--- Texto fuente ---
Primavera y verano en blanco y azul
Ante la inminencia de las temporadas más cálidas, se impone el uso de colores que nos ayuden a refrescar los ambientes y disfrutar de la luz natural. Una aparente contradicción que encuentra su camino con el juego de dos colores casi antagónicos: el azul y el blanco.
El blanco es el mejor aliado de la luz natural: la refleja, la multiplica y no almacena el calor. Da una imagen de pulcritud y limpieza que combate el bochorno veraniego.
El azul, en cambio, es un color que absorbe y tamiza la luz y provoca una sensación de frescura. «Enfría» los ambientes que domina, y crea una sintonía de placidez y relajamiento.
Luz y frescura, blanco y azul. ¿Cómo se combinan? Como en todo ambiente en que se oponen colores antagónicos se deben respetar tres reglas:
1. Equilibrio
El mismo porcentaje de ambos colores
2. Variedad
Usar tonos y texturas (como las telas) que amplifiquen el diálogo de los colores
3, Usar nexos
Colores intermedios o derivados de la mezcla de los protagonistas para crear un puente que unifique y redondee el ambiente. En el caso del ambiente que te mostramos en la foto, el elegido es el gris.
El efecto que se logra es un ambiente a la vez refrescante y luminoso, lleno de vitalidad y equilibrio, ideal para las largas tardes de estos días de sol.
--- Datos en estudio ---
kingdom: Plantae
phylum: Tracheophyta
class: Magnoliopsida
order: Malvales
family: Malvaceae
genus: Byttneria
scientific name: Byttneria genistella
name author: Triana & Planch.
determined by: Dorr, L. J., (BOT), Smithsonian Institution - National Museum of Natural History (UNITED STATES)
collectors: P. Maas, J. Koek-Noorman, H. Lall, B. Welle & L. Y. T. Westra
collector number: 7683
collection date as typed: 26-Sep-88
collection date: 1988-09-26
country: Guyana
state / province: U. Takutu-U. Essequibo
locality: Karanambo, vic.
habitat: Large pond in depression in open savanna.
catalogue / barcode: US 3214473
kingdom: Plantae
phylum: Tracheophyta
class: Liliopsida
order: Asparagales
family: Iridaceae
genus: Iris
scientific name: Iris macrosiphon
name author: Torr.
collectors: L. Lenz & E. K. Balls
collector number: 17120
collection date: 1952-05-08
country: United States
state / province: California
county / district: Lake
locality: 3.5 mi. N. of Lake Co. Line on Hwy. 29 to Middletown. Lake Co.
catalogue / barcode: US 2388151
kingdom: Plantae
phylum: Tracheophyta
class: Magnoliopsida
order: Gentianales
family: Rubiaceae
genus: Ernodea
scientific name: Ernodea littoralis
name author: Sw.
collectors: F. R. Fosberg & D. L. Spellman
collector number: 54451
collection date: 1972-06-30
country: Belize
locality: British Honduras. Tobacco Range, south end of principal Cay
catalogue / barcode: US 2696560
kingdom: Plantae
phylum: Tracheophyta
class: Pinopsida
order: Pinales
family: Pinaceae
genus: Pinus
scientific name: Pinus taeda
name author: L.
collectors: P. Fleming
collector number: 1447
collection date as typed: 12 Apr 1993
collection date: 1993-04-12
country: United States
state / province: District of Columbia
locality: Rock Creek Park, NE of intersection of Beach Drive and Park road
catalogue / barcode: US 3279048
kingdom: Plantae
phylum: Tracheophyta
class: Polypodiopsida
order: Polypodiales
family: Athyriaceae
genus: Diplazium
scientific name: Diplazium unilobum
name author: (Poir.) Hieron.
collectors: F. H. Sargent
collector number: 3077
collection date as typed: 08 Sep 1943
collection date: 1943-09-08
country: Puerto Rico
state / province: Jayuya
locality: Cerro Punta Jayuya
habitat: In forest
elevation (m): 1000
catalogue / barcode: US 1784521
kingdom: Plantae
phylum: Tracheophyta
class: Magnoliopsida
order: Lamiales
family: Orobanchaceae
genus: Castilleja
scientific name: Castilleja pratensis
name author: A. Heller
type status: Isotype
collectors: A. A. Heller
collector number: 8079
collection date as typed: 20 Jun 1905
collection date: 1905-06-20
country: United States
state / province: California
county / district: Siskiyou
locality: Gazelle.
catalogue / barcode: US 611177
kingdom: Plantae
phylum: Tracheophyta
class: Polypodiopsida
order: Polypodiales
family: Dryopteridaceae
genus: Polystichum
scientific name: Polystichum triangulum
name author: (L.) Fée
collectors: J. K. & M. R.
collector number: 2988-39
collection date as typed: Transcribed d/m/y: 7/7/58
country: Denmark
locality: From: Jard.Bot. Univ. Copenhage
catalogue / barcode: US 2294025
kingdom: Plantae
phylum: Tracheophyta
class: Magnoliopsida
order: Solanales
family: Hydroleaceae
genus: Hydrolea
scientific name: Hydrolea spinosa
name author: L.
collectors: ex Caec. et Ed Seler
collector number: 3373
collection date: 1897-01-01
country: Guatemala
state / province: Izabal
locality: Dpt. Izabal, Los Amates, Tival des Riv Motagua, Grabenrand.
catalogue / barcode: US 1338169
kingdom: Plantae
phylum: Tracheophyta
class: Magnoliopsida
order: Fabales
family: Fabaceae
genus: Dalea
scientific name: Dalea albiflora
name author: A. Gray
---
- _Consigna 1_: Según el texto, ¿qué hace el blanco con la luz natural?
- _Consigna 2_: Devuelve sin ningún cambio el fragmento del texto que se abre con las palabras que contienen "Primavera y verano" y se cierra con "placidez y relajamiento.".
Los registros no guardan ninguna relación con el texto.

- _Respuesta final 1_: La refleja, la multiplica y no almacena el calor.

- _Respuesta final 2_:
Primavera y verano en blanco y azul
Ante la inminencia de las temporadas más cálidas, se impone el uso de colores que nos ayuden a refrescar los ambientes y disfrutar de la luz natural. Una aparente contradicción que encuentra su camino con el juego de dos colores casi antagónicos: el azul y el blanco.
El blanco es el mejor aliado de la luz natural: la refleja, la multiplica y no almacena el calor. Da una imagen de pulcritud y limpieza que combate el bochorno veraniego.
El azul, en cambio, es un color que absorbe y tamiza la luz y provoca una sensación de frescura. «Enfría» los ambientes que domina, y crea una sintonía de placidez y relajamiento.